I’m sure there is more that Linda relayed to me that I’m forgetting, but it sure seems like a familiar script that is being played out.
There must be something in the water!
The thing that is very curious to both Linda and I, is that on our 22-house cul-de-sac neighborhood, there have been 6 marriages that have experienced infidelity (including ours). Four ended in divorce while the other two survived.
Linda brought that up to me the other day and asked what the difference was between those who have made it and those who chose divorce.
We briefly thought about it and there was one very general observation (as we don’t know each circumstance intimately) that we came up with:
None of the couples that divorced tried to save their marriages after the infidelity was discovered.
Either the betrayed partner decided that infidelity was a deal breaker, or the unfaithful person left the marriage. (3 of the unfaithful persons wound up living with and/or marrying their affair partners. It still remains to be seen what Dave will do.)

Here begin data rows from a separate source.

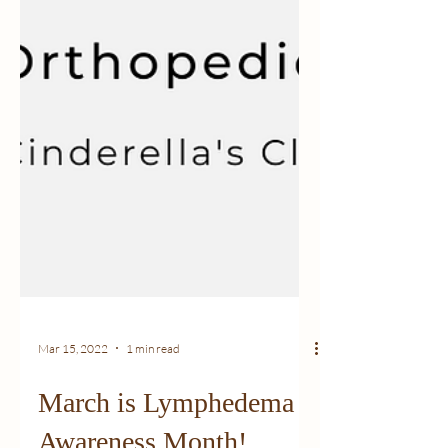
Mar 15, 2022
1 min read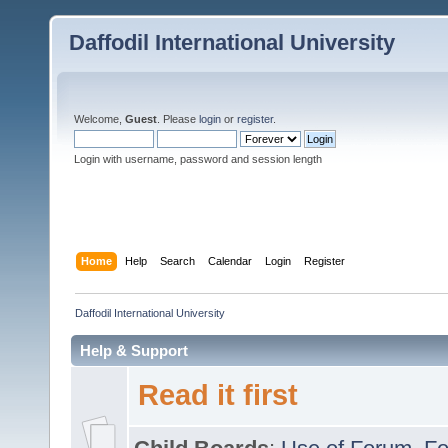
Daffodil International University
Welcome,
Guest
. Please
login
or
register
.
Login with username, password and session length
Home
Help
Search
Calendar
Login
Register
Daffodil International University
Help & Support
Read it first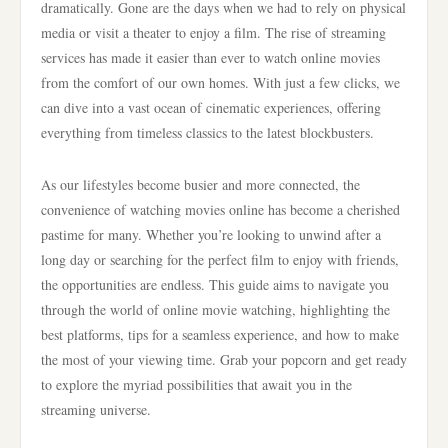
dramatically. Gone are the days when we had to rely on physical
media or visit a theater to enjoy a film. The rise of streaming
services has made it easier than ever to watch online movies
from the comfort of our own homes. With just a few clicks, we
can dive into a vast ocean of cinematic experiences, offering
everything from timeless classics to the latest blockbusters.
As our lifestyles become busier and more connected, the
convenience of watching movies online has become a cherished
pastime for many. Whether you’re looking to unwind after a
long day or searching for the perfect film to enjoy with friends,
the opportunities are endless. This guide aims to navigate you
through the world of online movie watching, highlighting the
best platforms, tips for a seamless experience, and how to make
the most of your viewing time. Grab your popcorn and get ready
to explore the myriad possibilities that await you in the
streaming universe.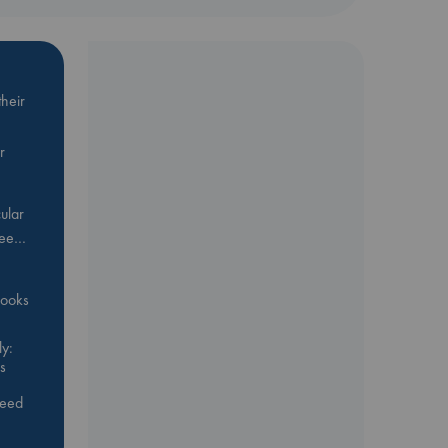
heir
r
ular
Bee…
 books
y:
s
feed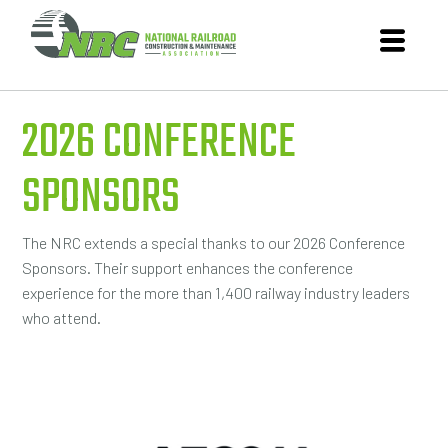
2026 CONFERENCE
SPONSORS
The NRC extends a special thanks to our 2026 Conference
Sponsors. Their support enhances the conference
experience for the more than 1,400 railway industry leaders
who attend.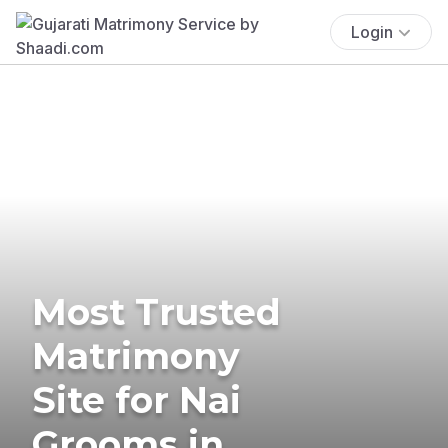
Login
Most Trusted
Matrimony
Site for Nai
Grooms in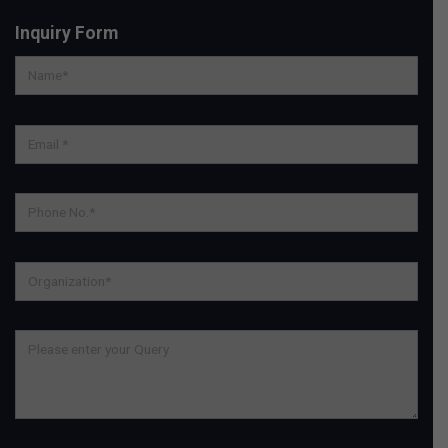
Inquiry Form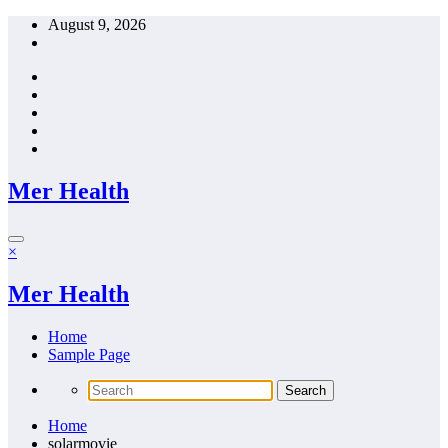
Skip
August 9, 2026
to
content
Mer Health
×
Mer Health
Home
Sample Page
Home
solarmovie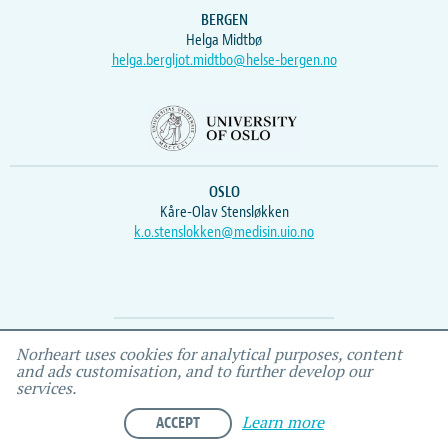
BERGEN
Helga Midtbø
helga.bergljot.midtbo@helse-bergen.no
OSLO
Kåre-Olav Stensløkken
k.o.stenslokken@medisin.uio.no
Webmaster
Vidar
, IEMF
Norheart uses cookies for analytical purposes, content
and ads customisation, and to further develop our
services.
ACCEPT
Learn more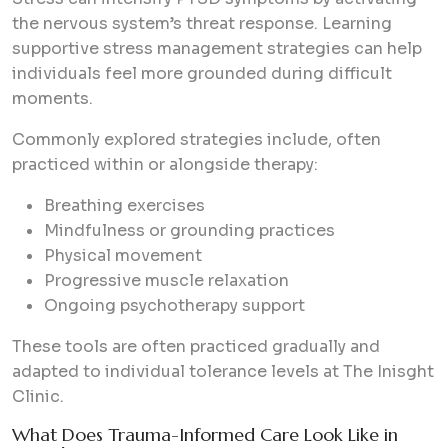
the nervous system’s threat response. Learning
supportive stress management strategies can help
individuals feel more grounded during difficult
moments.
Commonly explored strategies include, often
practiced within or alongside therapy:
Breathing exercises
Mindfulness or grounding practices
Physical movement
Progressive muscle relaxation
Ongoing psychotherapy support
These tools are often practiced gradually and
adapted to individual tolerance levels at The Inisght
Clinic.
What Does Trauma-Informed Care Look Like in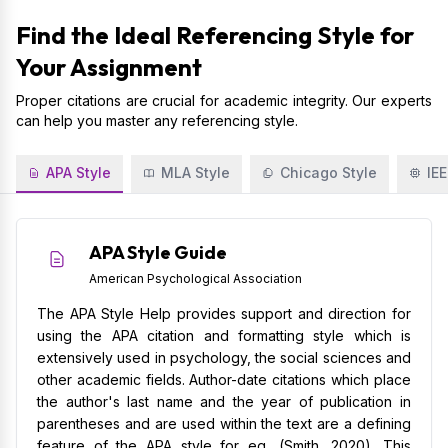
Find the Ideal Referencing Style for
Your Assignment
Proper citations are crucial for academic integrity. Our experts
can help you master any referencing style.
APA Style
MLA Style
Chicago Style
IEE
APA Style Guide
American Psychological Association
The APA Style Help provides support and direction for
using the APA citation and formatting style which is
extensively used in psychology, the social sciences and
other academic fields. Author-date citations which place
the author's last name and the year of publication in
parentheses and are used within the text are a defining
feature of the APA style for eg, (Smith, 2020). This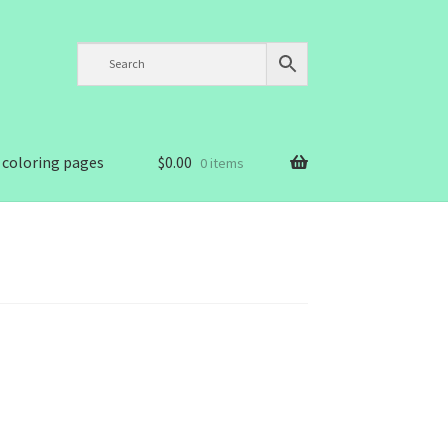
 coloring pages
$
0.00
0 items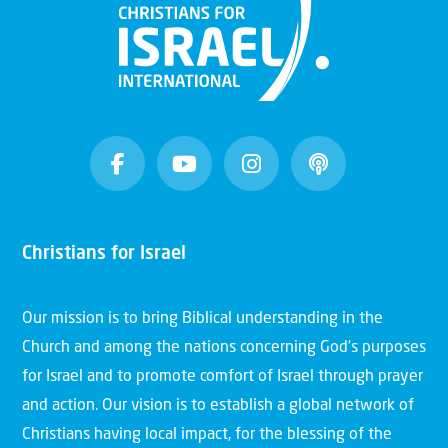
Christians for Israel
Our mission is to bring Biblical understanding in the
Church and among the nations concerning God’s purposes
for Israel and to promote comfort of Israel through prayer
and action. Our vision is to establish a global network of
Christians having local impact, for the blessing of the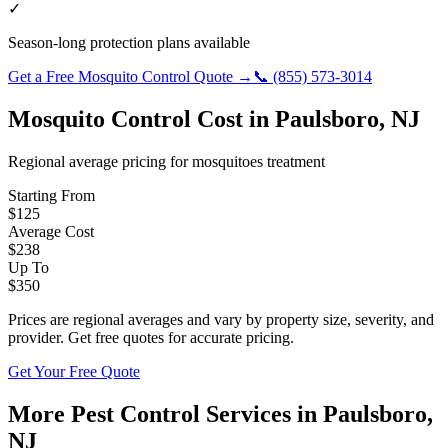
✓
Season-long protection plans available
Get a Free
Mosquito Control
Quote →
📞
(855) 573-3014
Mosquito Control
Cost in
Paulsboro
,
NJ
Regional average pricing for
mosquitoes
treatment
Starting From
$
125
Average Cost
$
238
Up To
$
350
Prices are regional averages and vary by property size, severity, and
provider. Get free quotes for accurate pricing.
Get Your Free Quote
More Pest Control Services in
Paulsboro
,
NJ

None of these couples went to counseling. They didn’t stick around for several weeks or months to try and work things out. Nothing. They pretty much filed for divorce right away.
Those that are still married (including us) put in the work, struggled and fought for their marriage. And one thing that rang true in both instances…there was a strong woman who fought like hell for her marriage and wouldn’t give up, while their dumbass husband was trying to figure their shit out. (This is not to say that it couldn’t have been a strong man and a dumbass wife. But in this instance, it was the other way around.)
This situation next door is not a pleasant one and it really sucks. We hate to see our neighbors go – and another marriage end!